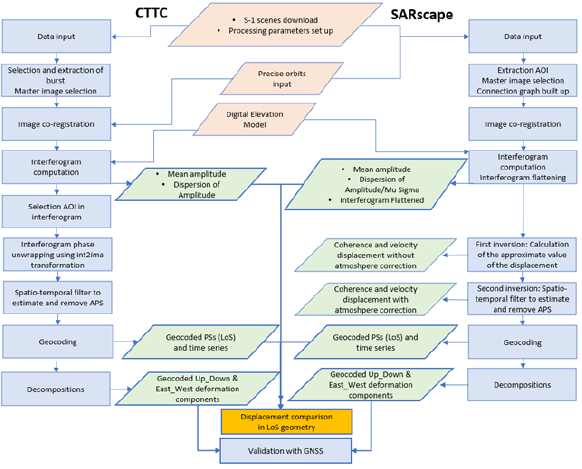
Figure 4. Flowchart of the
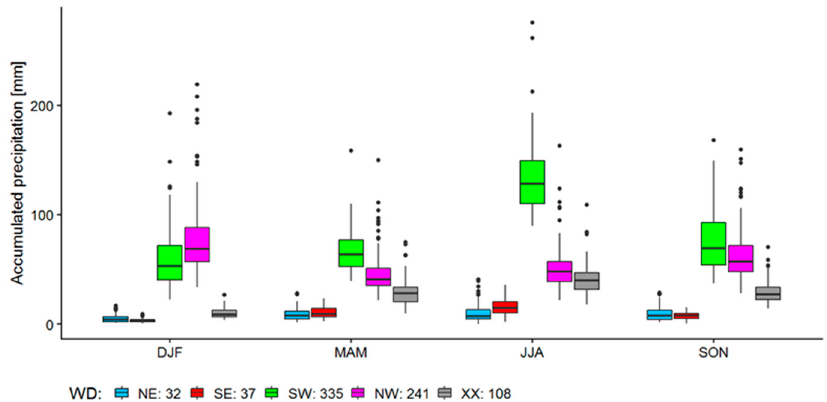
Figure 7. Boxplot of precipitation sums per wind direction (WD) in each season averaged over the measurement years for all stations. The numbers in the legend are the mean precipitation sums per year for each WD averaged over all stations in mm. For the WD classes, see Section 2.1. The representation of the boxplot is same as explained in Figure 5.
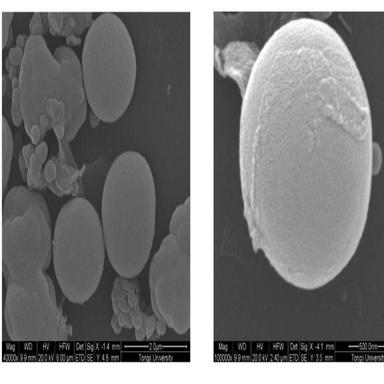
Morphology of silica microsphere (a), (b) without pore expansion and (c), (d) with pore expansion.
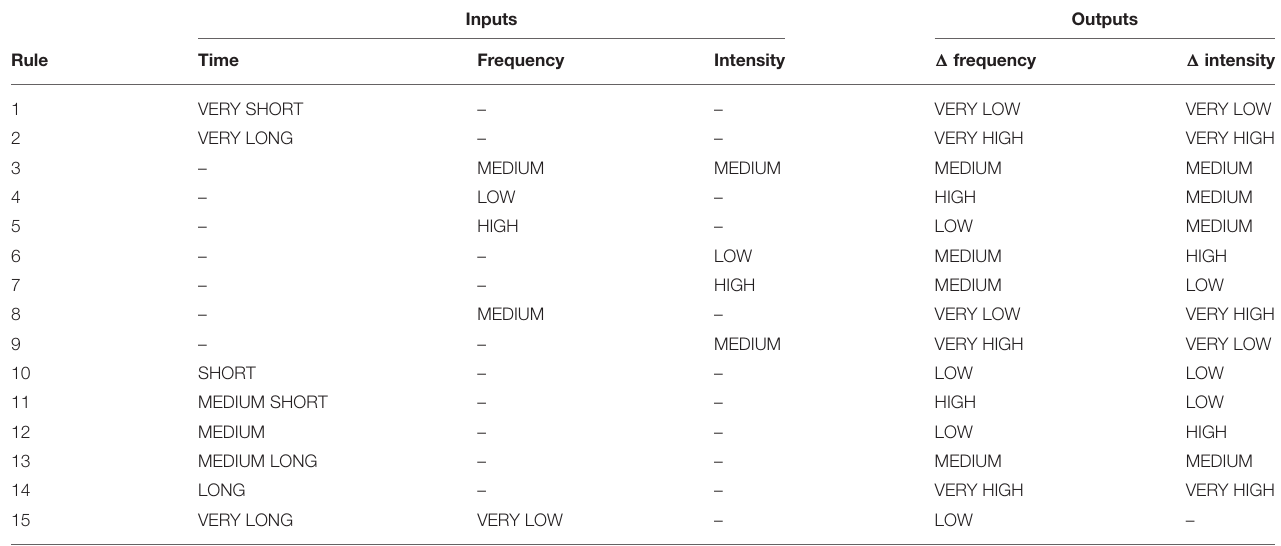
TABLE 4 | Fuzzy rules for the single particle sound synthesis example. Inputs Outputs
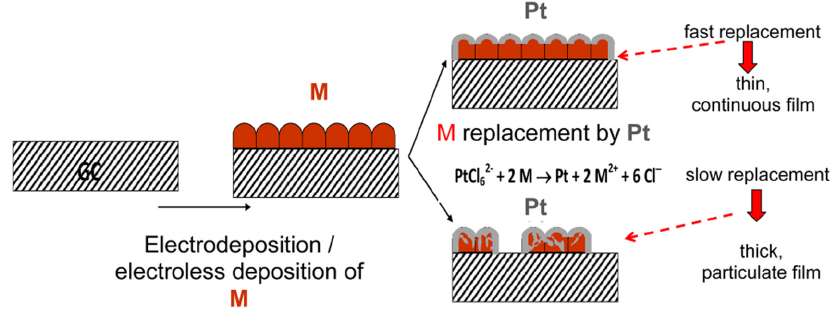
Figure 2. Schematic representation of the morphology of “platinized” M deposits, Pt(M), prepared by the galvanic replacement of continuous M layers deposited on smooth glassy carbon, GC, substrate: Continuous Pt(M) layer for fast replacement rates (top part); Particulate Pt(M) deposit for slow replacement rates (bottom part).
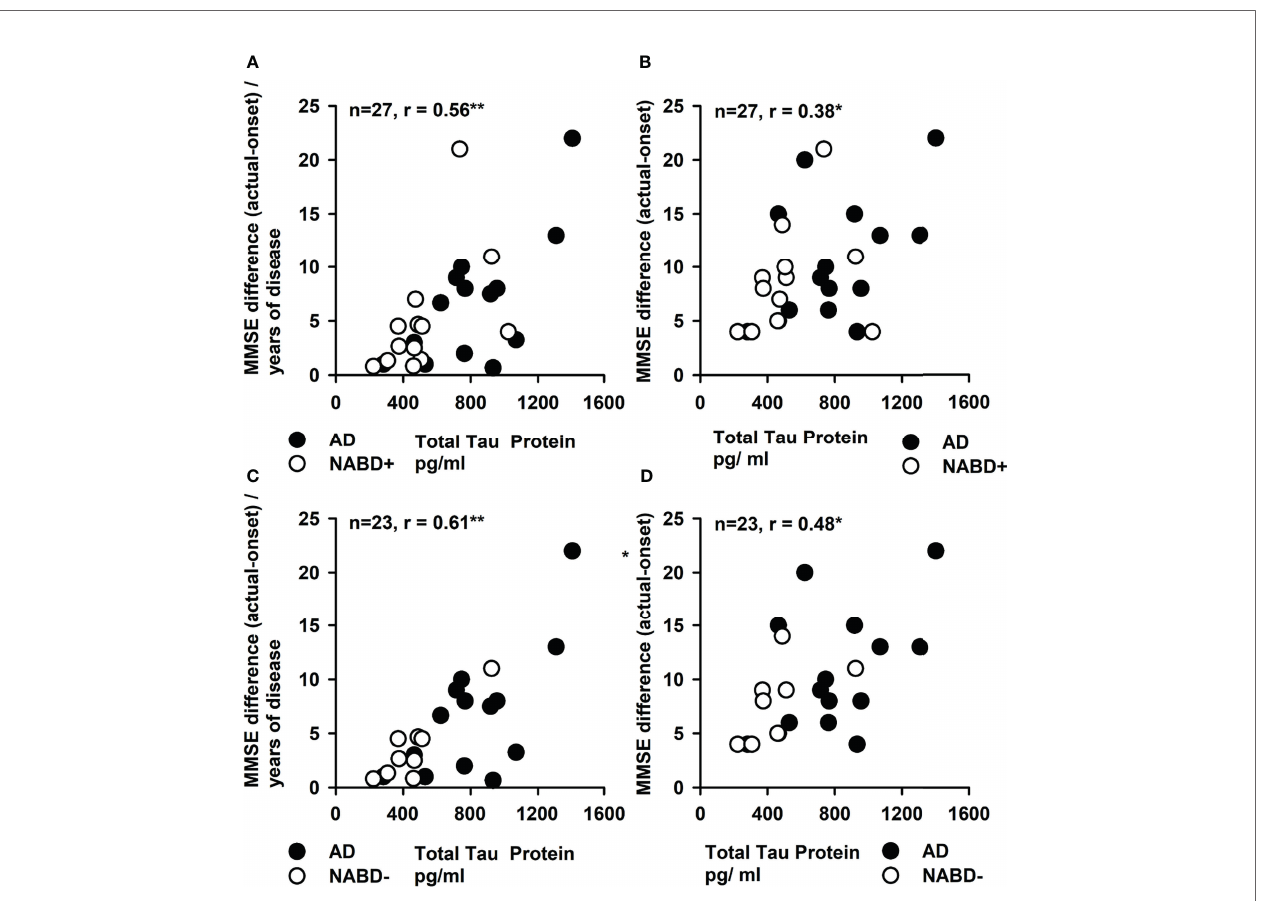
FIGURE 3 | Correlation of cerebrospinal fl uid total tau protein and yearly and total progression of cognitive dysfunction. The yearly progression of cognitive dysfunction depicted as mean Mini-Mental State Examination (MMSE) difference between the MMSE at disease onset and current MMSE (MMSE difference) divided per year was strongly correlated with the total tau protein in CSF in (A, C) . (B, D) The total tau protein in cerebrospinal fl uid (CSF) is correlated with the MMSE difference. In all fi gures, both groups [NABD+ and AD (A, B) as well as NABD − and AD (C, D) ] are correlated as one group between total tau protein and yearly and total progression of cognitive decline. AD, Alzheimer ’ s dementia; NABD+, neural autoantibody-associated dementia including patients with CSF-based Alzheimer ’ s disease pathology; NABD − , anti-neural autoantibody-associated dementia without cerebrospinal fl uid-based Alzheimer ’ s disease pathology. *p < 0.05, **p <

▶ **Prompt**: Scan the material above for the string "mean", returning each line that contains it.

▶ **Output below**:
Figure 7. Boxplot of precipitation sums per wind direction (WD) in each season averaged over the measurement years for all stations. The numbers in the legend are the mean precipitation sums per year for each WD averaged over all stations in mm. For the WD classes, see Section 2.1. The representation of the boxplot is same as explained in Figure 5.
FIGURE 3 | Correlation of cerebrospinal fl uid total tau protein and yearly and total progression of cognitive dysfunction. The yearly progression of cognitive dysfunction depicted as mean Mini-Mental State Examination (MMSE) difference between the MMSE at disease onset and current MMSE (MMSE difference) divided per year was strongly correlated with the total tau protein in CSF in (A, C) . (B, D) The total tau protein in cerebrospinal fl uid (CSF) is correlated with the MMSE difference. In all fi gures, both groups [NABD+ and AD (A, B) as well as NABD − and AD (C, D) ] are correlated as one group between total tau protein and yearly and total progression of cognitive decline. AD, Alzheimer ’ s dementia; NABD+, neural autoantibody-associated dementia including patients with CSF-based Alzheimer ’ s disease pathology; NABD − , anti-neural autoantibody-associated dementia without cerebrospinal fl uid-based Alzheimer ’ s disease pathology. *p < 0.05, **p <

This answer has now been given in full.